┌─ 文章の抜粋

人の輪の中にいる時、突如、それまでとは世界が変わってしまう。それまでの自分とは違う状態の自分になってしまう。
これをなんと呼ぶのか、分からない。

「ここには居られない」という猛烈な感覚と、「なんとか繋ぎ止めなければ」という別の猛烈な感覚がせめぎ合う。
内側に押し込んでいた風船がどんどん外に飛んでいっていくのを回収しないといけないが、電源は落ちている、そんな感じ。

自分を動かすネジやらバネやら歯車やらを内側に留めていた、ぎゅっとした輪郭が突如なくなってしまい、急に外圧を失った部品はばらけて、ふわふわ外に飛び出す。

そうなって初めて、それまで自分が当たり前にやっていたことが、実はいろいろな部品が精妙に配列されて、自分と世界との間の輪郭による適切な圧力を受けることで動いていたことがわかる。

表情を作ることができなくなる。
「今ここで笑わないと不自然だよ」と脳が言っても、一切の指令を受け付けない。何せ、部品が噛み合ってないし、どっか行っちゃってるので、何も動かない。
気の利いた返答なんてできないし、人の目は見れない。ハリのある声を出すこともできない。

それでも場の空気は伝わってくるし、自分の立ち居振る舞いがその場にそぐわない異質なものになっていることはヒシヒシと感じるが、「滑らかな立ち居振る舞い」ができなくなる。こういう時、顔を見られるのは辛いし、特に目を見られたくない。

体は普通に動くし、なんとか一方的に話すことはできるけれど、「社交」「会話」ができなくなる。

「ここ」にいるためのインターフェイスがなくなってしまい、この世界にいられなくなってしまう。
物質としての身体だけがこの世界に残されてしまった感覚。
魂だけ体から抜けかけてしまい、なんとか遠隔操作しようとするけれど、表情作ったりそういう高度なことはできませんってば・・・っていう感じ。

外界はどんどん動いていき、違和感のある自分の体だけが取り残されているこの時、頭の中には「しんどい」「無理」「しんどい」と流れ、「とにかく直ちに一人になれ」という指令が出る。

ウルトラマンが3分しか地球に居られないのと似ている。
何かが自分のキャパシティを超えてしまうと、どのような状況であっても直ちにシャットダウンされてしまう。待ってはくれない。

多くの人が集まる場。
全体の空気に合わせて集団としての動きが求められる場。

└─
┌─ 項目一覧

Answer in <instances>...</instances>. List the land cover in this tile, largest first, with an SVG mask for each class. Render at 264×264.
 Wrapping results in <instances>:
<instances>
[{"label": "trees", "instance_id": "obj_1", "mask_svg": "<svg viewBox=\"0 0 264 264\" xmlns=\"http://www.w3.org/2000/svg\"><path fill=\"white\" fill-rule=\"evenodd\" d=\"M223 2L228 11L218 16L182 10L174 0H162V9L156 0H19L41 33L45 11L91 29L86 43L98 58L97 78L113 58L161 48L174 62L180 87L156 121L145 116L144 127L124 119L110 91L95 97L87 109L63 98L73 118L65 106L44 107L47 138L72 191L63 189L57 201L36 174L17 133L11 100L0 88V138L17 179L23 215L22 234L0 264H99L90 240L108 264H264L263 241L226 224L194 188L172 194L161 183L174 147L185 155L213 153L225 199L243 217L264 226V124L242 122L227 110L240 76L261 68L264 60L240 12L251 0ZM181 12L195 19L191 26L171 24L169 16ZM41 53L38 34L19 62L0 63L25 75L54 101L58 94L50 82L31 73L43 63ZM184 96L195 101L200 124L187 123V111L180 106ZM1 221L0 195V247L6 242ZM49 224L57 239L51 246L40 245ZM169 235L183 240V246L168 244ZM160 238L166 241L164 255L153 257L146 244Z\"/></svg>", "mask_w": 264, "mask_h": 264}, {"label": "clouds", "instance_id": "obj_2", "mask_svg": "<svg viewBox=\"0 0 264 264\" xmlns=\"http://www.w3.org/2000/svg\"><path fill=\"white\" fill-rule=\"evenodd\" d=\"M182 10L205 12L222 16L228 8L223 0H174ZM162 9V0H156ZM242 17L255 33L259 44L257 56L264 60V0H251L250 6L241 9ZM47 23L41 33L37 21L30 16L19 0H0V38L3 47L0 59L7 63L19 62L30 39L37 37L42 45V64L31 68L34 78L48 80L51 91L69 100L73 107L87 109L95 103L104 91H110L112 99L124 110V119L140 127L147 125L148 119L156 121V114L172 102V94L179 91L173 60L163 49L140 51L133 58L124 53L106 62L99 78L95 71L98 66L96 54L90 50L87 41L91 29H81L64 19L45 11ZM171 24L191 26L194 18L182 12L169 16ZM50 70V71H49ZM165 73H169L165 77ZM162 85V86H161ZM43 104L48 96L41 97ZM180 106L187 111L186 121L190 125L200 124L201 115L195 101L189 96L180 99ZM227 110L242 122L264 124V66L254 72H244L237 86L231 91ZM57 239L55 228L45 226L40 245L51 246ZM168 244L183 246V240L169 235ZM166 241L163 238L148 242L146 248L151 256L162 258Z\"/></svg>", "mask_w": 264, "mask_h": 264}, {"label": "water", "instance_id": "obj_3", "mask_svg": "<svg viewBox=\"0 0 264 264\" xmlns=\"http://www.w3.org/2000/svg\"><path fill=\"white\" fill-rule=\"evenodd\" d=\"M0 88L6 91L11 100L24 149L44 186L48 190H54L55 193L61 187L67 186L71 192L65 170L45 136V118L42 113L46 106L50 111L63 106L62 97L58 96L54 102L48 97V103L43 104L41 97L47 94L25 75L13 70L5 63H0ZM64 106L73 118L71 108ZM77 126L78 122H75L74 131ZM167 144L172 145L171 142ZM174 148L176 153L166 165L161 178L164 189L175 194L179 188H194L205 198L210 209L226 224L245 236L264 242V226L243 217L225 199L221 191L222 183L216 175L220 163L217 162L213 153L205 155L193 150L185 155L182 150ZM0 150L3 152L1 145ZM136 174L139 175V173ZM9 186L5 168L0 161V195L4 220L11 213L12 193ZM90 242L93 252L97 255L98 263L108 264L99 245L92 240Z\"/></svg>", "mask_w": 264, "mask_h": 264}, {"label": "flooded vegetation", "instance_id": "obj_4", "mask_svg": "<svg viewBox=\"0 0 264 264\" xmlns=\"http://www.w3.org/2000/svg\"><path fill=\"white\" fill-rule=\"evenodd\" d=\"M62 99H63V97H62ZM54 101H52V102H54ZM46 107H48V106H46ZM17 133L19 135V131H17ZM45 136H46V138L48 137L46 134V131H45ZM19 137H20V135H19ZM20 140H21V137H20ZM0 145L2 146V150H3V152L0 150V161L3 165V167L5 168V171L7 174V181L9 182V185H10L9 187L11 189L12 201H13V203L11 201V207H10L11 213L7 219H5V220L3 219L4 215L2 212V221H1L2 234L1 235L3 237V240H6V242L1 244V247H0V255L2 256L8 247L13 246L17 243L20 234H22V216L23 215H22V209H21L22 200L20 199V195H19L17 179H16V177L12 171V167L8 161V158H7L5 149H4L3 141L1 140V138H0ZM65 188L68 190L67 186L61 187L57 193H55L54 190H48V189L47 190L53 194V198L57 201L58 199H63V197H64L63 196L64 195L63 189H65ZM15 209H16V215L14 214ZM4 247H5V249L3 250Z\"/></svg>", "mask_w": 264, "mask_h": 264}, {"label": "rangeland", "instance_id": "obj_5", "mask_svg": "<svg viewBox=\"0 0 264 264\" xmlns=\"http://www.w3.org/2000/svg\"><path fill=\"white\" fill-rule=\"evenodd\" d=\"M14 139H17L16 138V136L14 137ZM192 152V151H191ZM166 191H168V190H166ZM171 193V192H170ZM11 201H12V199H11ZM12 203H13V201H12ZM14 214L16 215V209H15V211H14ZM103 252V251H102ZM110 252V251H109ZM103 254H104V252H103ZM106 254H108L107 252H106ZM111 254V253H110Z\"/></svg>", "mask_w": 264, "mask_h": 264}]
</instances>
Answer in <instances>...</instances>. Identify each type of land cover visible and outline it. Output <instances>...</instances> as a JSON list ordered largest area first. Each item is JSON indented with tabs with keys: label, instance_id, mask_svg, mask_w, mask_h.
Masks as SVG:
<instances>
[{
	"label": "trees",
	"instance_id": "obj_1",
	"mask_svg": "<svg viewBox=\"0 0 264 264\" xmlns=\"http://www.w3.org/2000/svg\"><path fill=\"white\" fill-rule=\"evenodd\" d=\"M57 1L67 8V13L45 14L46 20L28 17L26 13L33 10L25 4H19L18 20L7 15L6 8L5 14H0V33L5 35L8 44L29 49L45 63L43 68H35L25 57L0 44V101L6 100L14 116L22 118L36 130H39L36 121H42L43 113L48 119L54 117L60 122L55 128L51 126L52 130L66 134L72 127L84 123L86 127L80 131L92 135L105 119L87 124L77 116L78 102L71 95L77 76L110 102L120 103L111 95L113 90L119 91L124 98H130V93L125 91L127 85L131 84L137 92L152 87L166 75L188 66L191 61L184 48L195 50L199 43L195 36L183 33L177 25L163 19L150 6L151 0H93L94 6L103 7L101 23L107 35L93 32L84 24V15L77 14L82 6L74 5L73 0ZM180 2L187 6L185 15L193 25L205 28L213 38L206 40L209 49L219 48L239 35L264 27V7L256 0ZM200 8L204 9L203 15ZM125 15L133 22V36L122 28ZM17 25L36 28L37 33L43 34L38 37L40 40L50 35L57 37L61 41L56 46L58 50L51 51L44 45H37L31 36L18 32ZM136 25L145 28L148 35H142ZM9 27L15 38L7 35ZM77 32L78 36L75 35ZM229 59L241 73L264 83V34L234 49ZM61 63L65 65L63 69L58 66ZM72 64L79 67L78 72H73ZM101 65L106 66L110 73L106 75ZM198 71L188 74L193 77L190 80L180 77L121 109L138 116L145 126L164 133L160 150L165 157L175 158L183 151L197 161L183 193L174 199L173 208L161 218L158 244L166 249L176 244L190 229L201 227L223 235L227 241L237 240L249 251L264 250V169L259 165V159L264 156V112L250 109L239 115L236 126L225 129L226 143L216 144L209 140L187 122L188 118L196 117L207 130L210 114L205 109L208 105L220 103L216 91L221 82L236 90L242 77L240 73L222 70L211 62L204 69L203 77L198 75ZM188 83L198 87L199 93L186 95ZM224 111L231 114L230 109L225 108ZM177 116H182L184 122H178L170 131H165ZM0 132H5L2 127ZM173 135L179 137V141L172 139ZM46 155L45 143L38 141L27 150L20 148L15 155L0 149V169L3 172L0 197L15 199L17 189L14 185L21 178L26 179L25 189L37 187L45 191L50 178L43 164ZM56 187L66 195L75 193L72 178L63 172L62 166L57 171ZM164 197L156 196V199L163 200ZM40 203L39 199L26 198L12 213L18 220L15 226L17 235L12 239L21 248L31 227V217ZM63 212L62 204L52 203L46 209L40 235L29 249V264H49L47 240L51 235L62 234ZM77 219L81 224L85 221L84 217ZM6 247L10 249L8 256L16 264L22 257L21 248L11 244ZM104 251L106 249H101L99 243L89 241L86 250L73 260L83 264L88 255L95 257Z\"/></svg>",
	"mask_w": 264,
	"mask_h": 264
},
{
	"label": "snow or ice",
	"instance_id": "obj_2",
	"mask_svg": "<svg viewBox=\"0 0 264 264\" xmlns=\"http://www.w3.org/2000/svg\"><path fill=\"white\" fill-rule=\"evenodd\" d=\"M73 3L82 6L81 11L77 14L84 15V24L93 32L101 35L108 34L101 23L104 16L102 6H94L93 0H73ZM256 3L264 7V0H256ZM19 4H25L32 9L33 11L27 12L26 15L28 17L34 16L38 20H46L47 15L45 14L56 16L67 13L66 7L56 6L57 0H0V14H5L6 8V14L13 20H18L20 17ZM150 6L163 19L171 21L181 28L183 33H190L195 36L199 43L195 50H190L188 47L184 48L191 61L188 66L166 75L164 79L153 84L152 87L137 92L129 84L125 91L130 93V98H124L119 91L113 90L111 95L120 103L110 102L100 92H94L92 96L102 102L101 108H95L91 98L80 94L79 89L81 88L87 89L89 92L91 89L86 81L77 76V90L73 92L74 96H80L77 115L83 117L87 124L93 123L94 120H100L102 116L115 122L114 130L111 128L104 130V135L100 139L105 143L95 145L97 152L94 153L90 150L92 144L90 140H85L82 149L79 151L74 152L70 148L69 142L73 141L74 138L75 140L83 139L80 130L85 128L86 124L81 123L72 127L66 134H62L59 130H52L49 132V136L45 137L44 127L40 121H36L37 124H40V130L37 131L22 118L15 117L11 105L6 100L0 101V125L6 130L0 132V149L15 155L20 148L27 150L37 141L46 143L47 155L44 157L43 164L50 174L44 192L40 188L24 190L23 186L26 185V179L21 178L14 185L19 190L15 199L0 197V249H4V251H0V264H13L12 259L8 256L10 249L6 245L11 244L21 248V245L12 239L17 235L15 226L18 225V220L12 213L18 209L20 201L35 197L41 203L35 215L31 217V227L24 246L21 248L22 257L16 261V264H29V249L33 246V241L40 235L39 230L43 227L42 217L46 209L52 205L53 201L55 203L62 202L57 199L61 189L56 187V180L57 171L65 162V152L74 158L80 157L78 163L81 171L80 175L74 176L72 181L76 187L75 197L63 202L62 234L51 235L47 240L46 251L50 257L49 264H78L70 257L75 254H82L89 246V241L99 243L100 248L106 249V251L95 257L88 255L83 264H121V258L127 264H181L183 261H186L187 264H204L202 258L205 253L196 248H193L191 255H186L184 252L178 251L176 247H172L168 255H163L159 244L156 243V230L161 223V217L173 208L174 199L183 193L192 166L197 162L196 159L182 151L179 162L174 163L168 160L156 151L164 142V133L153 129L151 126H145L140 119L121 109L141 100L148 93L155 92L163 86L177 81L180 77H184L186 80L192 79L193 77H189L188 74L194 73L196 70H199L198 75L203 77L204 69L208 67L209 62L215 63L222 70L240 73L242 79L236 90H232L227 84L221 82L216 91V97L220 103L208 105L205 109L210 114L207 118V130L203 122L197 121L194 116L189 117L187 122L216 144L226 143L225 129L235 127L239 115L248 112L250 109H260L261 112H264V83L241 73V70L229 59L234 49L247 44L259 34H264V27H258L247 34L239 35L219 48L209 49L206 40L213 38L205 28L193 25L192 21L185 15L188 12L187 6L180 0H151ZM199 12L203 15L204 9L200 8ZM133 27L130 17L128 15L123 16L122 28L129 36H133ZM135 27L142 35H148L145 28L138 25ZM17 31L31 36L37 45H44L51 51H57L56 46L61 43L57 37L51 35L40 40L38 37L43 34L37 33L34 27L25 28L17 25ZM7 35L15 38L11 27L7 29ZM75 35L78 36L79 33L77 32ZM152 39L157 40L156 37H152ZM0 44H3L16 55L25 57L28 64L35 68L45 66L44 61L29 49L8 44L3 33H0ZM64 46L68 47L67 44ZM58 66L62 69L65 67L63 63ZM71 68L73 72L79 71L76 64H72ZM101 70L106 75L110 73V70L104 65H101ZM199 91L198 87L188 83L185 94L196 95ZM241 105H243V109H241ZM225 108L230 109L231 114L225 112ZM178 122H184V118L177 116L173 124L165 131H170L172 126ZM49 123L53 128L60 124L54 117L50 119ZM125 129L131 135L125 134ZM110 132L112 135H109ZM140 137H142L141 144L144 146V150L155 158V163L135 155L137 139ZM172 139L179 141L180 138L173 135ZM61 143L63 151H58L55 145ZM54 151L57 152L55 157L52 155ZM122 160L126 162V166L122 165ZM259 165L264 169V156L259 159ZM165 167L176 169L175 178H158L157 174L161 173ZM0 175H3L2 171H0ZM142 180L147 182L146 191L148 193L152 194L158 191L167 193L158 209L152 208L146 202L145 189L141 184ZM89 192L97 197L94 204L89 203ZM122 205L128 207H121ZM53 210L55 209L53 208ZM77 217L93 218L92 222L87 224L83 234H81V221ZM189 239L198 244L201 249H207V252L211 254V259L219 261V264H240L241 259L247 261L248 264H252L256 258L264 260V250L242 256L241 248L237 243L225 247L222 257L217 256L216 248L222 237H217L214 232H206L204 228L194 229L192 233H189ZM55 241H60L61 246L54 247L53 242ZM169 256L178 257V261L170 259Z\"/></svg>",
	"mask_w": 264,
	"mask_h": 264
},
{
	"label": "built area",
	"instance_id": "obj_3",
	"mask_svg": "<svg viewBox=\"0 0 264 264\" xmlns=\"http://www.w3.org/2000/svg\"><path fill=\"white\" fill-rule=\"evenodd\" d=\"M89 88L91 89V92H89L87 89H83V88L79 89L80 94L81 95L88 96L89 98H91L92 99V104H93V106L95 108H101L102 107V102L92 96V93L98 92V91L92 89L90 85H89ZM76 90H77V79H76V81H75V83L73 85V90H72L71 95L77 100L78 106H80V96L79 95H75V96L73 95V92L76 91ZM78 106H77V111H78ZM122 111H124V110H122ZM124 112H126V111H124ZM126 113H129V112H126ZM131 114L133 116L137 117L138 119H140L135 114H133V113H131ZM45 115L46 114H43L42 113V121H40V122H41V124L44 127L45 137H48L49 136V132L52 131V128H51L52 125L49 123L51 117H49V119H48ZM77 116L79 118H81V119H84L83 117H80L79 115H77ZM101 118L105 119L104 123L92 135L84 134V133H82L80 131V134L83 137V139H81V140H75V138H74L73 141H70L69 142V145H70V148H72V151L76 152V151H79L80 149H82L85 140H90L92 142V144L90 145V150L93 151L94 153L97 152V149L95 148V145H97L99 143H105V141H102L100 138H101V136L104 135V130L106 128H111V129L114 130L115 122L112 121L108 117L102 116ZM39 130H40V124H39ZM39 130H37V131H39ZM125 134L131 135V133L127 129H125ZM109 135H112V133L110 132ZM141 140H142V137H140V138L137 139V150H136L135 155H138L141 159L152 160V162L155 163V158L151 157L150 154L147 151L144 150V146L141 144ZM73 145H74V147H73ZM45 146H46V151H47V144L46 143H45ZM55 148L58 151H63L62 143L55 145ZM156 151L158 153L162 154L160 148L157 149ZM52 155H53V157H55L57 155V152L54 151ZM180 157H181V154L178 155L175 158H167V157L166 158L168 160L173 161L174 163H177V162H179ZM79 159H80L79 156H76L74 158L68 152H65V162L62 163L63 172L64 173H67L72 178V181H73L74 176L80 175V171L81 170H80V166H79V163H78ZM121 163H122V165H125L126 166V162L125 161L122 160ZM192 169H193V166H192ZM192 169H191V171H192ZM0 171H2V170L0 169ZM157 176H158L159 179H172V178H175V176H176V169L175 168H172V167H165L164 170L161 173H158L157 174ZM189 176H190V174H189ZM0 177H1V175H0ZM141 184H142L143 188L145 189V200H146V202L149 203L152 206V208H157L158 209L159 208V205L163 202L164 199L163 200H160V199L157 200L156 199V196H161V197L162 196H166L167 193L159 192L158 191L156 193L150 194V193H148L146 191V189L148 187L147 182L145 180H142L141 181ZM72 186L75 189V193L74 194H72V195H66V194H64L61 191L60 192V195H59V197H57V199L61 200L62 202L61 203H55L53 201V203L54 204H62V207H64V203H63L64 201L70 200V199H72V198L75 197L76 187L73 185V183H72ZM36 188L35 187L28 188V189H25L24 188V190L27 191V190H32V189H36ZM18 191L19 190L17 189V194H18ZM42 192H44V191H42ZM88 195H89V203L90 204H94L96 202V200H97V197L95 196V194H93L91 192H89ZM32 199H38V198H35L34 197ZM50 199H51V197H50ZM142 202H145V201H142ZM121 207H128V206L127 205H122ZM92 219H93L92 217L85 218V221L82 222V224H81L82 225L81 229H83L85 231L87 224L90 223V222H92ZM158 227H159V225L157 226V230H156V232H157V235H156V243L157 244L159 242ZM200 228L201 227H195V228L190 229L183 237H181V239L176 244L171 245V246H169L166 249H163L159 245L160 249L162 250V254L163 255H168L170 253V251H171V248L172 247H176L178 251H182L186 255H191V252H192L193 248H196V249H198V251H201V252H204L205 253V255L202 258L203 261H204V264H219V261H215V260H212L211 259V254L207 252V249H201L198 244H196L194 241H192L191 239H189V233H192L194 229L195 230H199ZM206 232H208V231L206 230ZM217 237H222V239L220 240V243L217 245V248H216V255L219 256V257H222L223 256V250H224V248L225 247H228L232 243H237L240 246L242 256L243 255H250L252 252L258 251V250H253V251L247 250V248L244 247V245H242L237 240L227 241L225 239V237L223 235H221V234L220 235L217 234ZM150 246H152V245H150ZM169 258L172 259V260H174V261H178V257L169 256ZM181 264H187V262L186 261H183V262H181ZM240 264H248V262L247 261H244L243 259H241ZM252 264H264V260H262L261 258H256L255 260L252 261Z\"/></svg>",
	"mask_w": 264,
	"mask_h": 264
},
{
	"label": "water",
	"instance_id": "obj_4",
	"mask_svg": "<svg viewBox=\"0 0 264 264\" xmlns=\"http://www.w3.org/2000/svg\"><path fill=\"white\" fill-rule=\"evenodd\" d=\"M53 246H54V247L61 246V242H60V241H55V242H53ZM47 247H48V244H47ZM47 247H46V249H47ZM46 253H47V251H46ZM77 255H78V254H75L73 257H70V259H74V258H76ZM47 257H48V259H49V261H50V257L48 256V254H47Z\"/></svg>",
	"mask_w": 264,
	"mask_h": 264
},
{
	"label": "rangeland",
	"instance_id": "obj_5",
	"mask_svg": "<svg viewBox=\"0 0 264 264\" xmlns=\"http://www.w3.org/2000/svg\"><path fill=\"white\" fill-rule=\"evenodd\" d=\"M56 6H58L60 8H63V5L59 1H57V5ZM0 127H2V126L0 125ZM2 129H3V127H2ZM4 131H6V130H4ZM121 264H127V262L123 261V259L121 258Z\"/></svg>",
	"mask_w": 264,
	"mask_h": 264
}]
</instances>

└─

→ あなたの課題:
(A) 社交の場での体験を綴った文章では、ウルトラマンは何分しか地球に居られないとされていますか。
(B) 社交の場での体験を綴った文章を、「外界はどんどん動いていき、違」から下の「全体の空気に合わせて集団としての動きが求められる場。」まで、すべてそのまま書き写してください。
(C) 社交の場での体験を綴った文章の最後の文に続けて、その先を書き進めてください。

→ 課題の解答:
(A) 3分です。

(B)
外界はどんどん動いていき、違和感のある自分の体だけが取り残されているこの時、頭の中には「しんどい」「無理」「しんどい」と流れ、「とにかく直ちに一人になれ」という指令が出る。

ウルトラマンが3分しか地球に居られないのと似ている。
何かが自分のキャパシティを超えてしまうと、どのような状況であっても直ちにシャットダウンされてしまう。待ってはくれない。

多くの人が集まる場。
全体の空気に合わせて集団としての動きが求められる場。

(C)
そこの空気にふさわしい立ち居振る舞いをしようとすればするほど、消耗が激しくなる。
どれくらい持つかは、その日の体調とか、場の雰囲気、状況、メンバーとかによって違ってくる。短いと15分くらいで「もう無理だ」となるけど、1時間とか。2時間とか。

このような感覚は、程度の差はあれど時々経験していた。
ただ、長らくそれが私にとっては意味不明の現象で、「謎に急に帰りたくなる現象/謎の急な不機嫌?モード」としか理解できていなかった。

1年ほど前に自分がASDであるということを自覚したが、この現象はASDと関わったものなのだと思う。「機嫌」の問題ではなく、「何かが自分のキャパシティを超えてしまった状態」だということが分かる。

本当はずっとみんなと一緒にいたいのに、きゃっきゃワイワイやりたいのに、その場に居られなくなってしまう。
何かが圧倒的に人と違う、みんなが普通にやっていることができない。自分は何かおかしいのではないか、と長らく感じていた。また、そういう自分が恥ずかしい、とも感じていた。

ASDという視点で見ると、自分は他の人たちとはどうやら仕様が違う、ただそれだけなんだ、と思えるようになった。(だけどついつい仕様の違いを忘れては気を使いすぎてすごく疲れたり、はしゃぎすぎて急速に電源がオフになる)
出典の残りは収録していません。